Image comparison data:
======
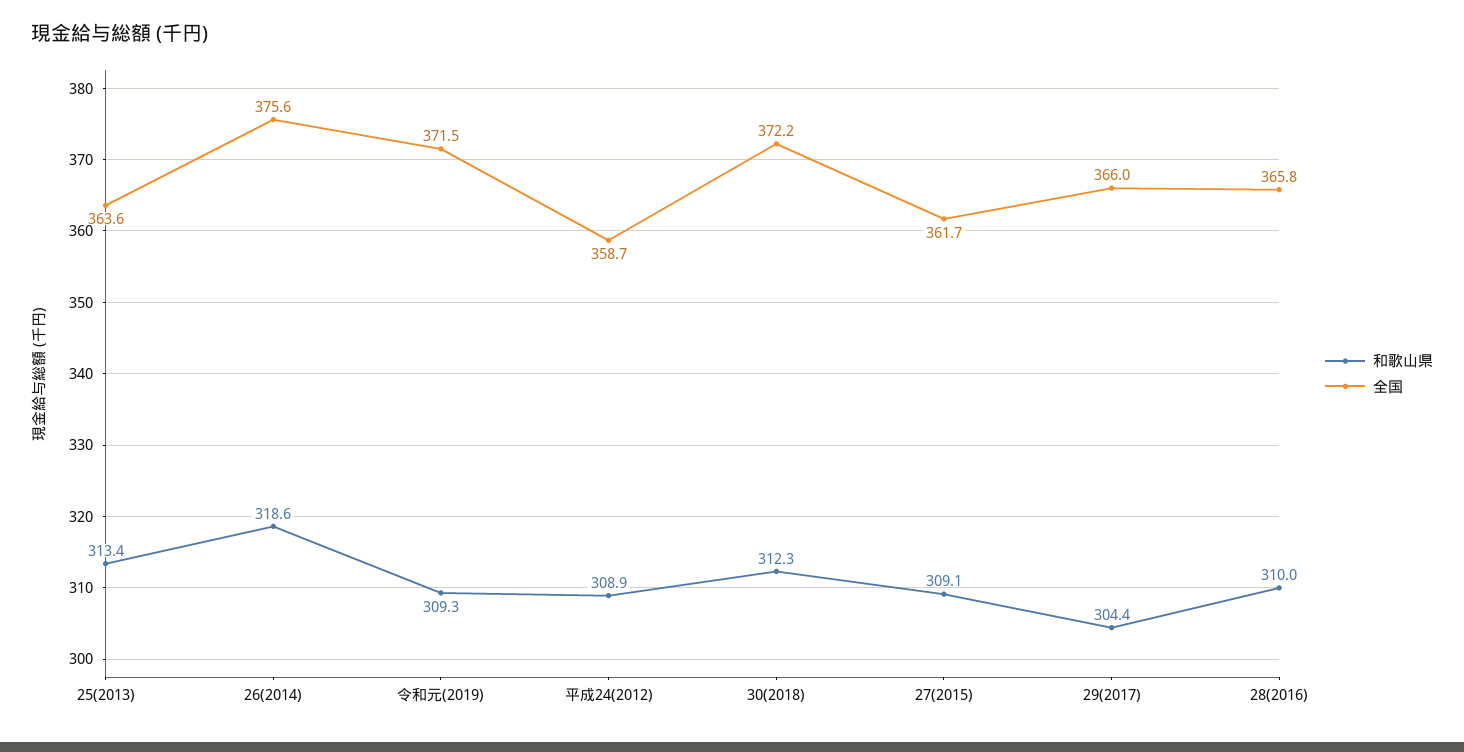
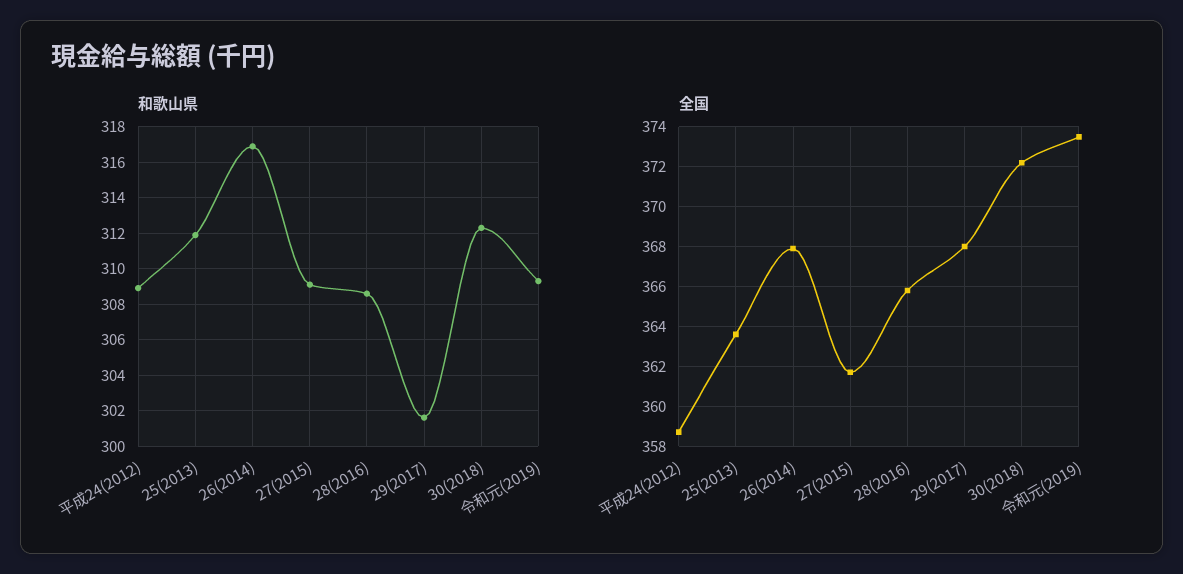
和歌山県, 25(2013): 313.4 -> 312
和歌山県, 26(2014): 318.6 -> 317
全国, 26(2014): 375.6 -> 368
全国, 令和元(2019): 371.5 -> 373.5
和歌山県, 29(2017): 304.4 -> 301.5
全国, 29(2017): 366 -> 368
和歌山県, 28(2016): 310 -> 308.5

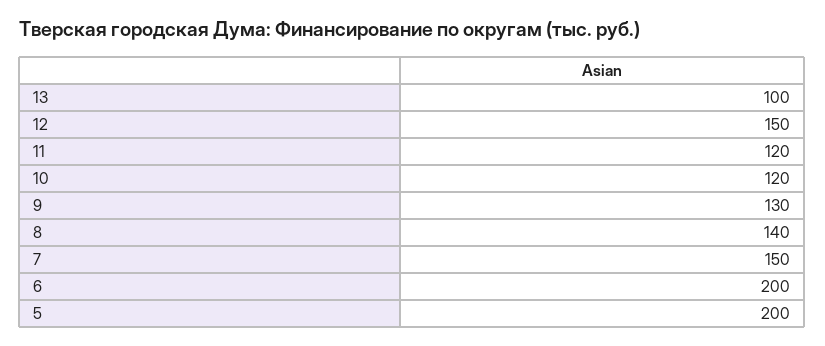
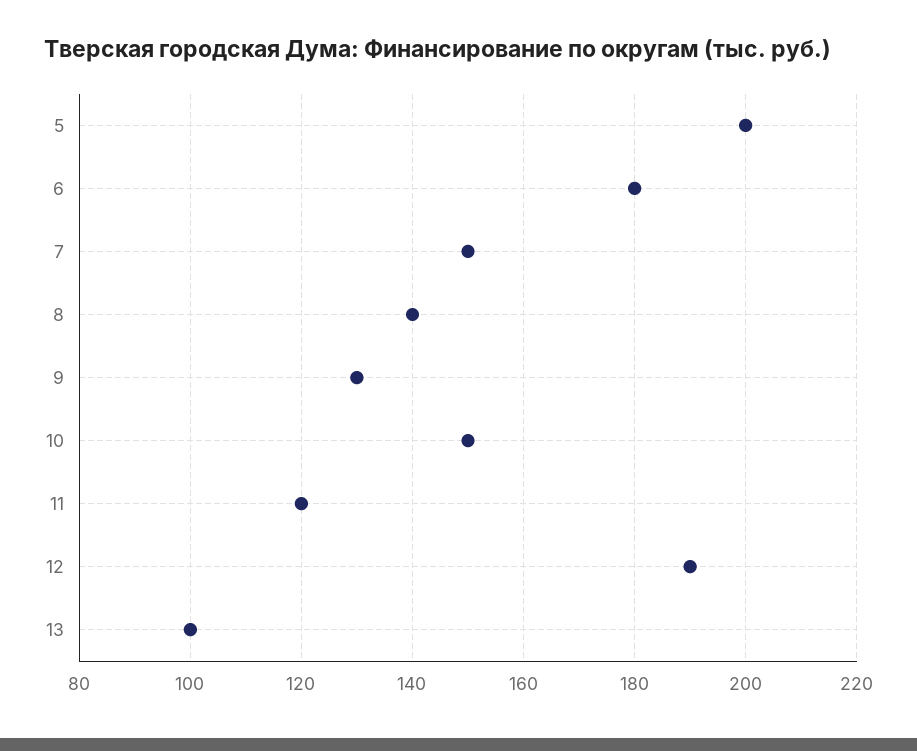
12: 150 -> 190
10: 120 -> 150
6: 200 -> 180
======
> **TASK DIRECTIONS**
Lines from the records above that hold "和歌山県" are the ones to list.

> **ANSWER TO THE PROBLEM**
和歌山県, 25(2013): 313.4 -> 312
和歌山県, 26(2014): 318.6 -> 317
和歌山県, 29(2017): 304.4 -> 301.5
和歌山県, 28(2016): 310 -> 308.5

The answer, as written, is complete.